Prez de la Escocia ignota

Ahora que la ginebra parece atravesar su momento más dulce y prestigioso, y que los rones con mucha solera se hacen cada vez más visibles en el mercado sin que por ello pierdan comba los de orientación más festiva y coctelera, el whisky puede aparecer como una bebida intensa y dura para bebedores serios. Tampoco hay nada de malo en ello, después de tantos años de productos adocenados que han mermado esa idea noble y elevada que este aguardiente tan seco y a la vez aromático nunca debió perder.

Porque la del whisky es una historia de paciencia y riesgo, sabiduría lentamente transmitida y aventura a partes iguales.  Los monjes en sus abadías fueron los primeros en proceder a su destilación y, aunque todo indica que se hacía desde fecha muy anterior, el primer documento de que hay constancia nos emplaza en las postrimerías del siglo XVI. De todos modos, aquel espirituoso todavía era algo bastante distinto de lo que en los siglos posteriores llegaría a ser. Fue a lo largo del XVIII y principios del XIX que adquiriría su personalidad distintiva, mientras goteaba de los alambiques de sótanos clandestinos y contrabandistas mercadeaban con él para evitar pagar impuestos a una corona inglesa a la que no hacía tantos años muchos habían combatido.

Es a partir de la segunda mitad del XIX que el negocio se establece en unos términos más regulares, tras la abolición de las tasas desmesuradas y la introducción de algunas de las mejoras técnicas que dieron al aguardiente de malta (a veces mezclado con aguardiente de grano en los populares “blended” , que realmente es la forma si no más excelsa si más popular y consumida de la bebida en el mundo) su final definición.

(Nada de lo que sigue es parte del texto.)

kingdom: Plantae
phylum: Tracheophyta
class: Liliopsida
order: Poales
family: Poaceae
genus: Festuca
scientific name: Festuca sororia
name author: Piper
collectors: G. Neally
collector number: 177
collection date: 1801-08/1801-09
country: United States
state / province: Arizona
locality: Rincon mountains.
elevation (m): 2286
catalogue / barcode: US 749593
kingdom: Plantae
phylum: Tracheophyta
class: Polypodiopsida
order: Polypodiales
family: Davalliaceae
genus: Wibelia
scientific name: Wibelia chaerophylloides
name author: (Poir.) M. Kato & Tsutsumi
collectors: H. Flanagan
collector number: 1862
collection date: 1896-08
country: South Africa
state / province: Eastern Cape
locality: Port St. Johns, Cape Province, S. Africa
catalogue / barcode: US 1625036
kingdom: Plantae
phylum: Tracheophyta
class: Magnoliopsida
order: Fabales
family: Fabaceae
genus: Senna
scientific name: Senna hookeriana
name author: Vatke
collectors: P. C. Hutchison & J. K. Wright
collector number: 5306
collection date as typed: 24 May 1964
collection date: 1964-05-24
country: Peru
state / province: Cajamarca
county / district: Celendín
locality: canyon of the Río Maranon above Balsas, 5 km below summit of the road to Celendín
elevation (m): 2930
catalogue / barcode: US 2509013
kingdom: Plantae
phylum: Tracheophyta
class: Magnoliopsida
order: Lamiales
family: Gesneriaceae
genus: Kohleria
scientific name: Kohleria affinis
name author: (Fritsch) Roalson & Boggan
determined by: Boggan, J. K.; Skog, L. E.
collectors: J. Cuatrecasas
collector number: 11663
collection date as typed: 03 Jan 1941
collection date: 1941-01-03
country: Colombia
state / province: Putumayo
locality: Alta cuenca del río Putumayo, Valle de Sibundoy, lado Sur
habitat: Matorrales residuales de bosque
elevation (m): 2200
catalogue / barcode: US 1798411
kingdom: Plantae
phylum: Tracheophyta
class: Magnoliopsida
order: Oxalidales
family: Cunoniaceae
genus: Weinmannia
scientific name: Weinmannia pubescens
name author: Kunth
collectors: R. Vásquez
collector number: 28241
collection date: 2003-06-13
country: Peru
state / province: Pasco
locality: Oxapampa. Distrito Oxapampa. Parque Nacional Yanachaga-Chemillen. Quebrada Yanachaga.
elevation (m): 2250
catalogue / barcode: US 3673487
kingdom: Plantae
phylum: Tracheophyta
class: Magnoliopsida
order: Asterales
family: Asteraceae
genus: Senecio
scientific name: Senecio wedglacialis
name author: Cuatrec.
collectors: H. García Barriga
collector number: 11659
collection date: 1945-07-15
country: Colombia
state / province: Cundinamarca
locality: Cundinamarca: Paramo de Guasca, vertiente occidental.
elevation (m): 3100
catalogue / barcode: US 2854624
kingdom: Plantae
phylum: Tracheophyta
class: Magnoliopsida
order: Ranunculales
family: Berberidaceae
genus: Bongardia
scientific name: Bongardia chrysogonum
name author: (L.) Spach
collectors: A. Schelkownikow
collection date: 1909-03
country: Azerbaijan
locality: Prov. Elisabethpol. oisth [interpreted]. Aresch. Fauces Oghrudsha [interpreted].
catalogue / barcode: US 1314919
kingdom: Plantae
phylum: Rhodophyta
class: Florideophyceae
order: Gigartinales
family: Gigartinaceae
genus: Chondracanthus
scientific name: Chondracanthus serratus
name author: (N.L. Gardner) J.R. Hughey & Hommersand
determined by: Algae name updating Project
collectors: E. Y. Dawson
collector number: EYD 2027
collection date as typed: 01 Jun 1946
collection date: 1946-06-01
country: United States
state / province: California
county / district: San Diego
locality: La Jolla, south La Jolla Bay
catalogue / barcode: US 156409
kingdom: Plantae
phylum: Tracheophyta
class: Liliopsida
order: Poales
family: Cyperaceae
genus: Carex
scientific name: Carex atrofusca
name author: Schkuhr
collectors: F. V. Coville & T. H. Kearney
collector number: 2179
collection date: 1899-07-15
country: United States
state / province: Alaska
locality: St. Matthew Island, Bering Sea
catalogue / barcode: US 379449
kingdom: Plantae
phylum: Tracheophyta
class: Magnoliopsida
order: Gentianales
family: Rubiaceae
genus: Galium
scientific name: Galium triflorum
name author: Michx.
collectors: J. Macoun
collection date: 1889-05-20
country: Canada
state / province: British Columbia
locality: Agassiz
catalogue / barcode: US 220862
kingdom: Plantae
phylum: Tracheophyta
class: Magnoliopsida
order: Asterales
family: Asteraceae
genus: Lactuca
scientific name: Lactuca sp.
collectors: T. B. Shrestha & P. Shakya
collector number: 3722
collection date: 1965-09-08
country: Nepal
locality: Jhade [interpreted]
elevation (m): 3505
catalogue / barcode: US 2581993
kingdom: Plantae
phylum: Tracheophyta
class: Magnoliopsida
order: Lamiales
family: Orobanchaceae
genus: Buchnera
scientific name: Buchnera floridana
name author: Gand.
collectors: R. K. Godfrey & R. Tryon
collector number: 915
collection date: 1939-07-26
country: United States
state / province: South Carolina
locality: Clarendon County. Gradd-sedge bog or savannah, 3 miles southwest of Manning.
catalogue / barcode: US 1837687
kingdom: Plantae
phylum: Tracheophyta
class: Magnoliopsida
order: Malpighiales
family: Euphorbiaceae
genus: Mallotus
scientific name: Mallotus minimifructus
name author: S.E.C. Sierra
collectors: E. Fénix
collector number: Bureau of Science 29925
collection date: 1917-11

Eso no significa que todo rodara sin sobresaltos: el diezmo humano y económico de la Primera Guerra Mundial, la Ley Seca americana o  la competencia de otros productos fueron piedras de toque gracias a las que el whisky engrandeció su leyenda y forjó el carácter de las destilerías que aguantaron todos esos embates.
Sin embargo, hoy muchas de esas compañías han dejado de ser el orgullo de una familia o comunidad propietaria para integrarse en una multinacional, sin que ello tenga que suponer perjuicio de su calidad, pues el proceso de producción apenas se ha alterado en este tiempo. La gigante Diageo posee 15 de los single malt más reputados, con nombres de tanto relieve  comoLagavulin, Talisker o Caol Ila entre sus abanderados, mientras que grupos como Bacardi y  Pernod también participan del negocio.  Pero también hay otras muchas gestionadas por fabricantes independientes o simplemente menos conocidos y que gozan del más alto aprecio de los aficionados y catadores especializados.

Por citar apenas uno de cada una de las regiones productoras, una buena iniciación en esta cara oculta del whisky escocés podría comenzar con un Glengoyne del sur de las Highlands, seguir por los largos, ajerezados y simplemente soberbios Glen Grant de Speyside, detenerse lo necesario en algunos de los mejores Bladnoch de las Lowlands (una zona que ha padecido una seria extinción de históricas destilerías)  y rematar con un suave y ahumado Bunnahabhain de Islay, la más activa de las Hébridas productoras de whisky.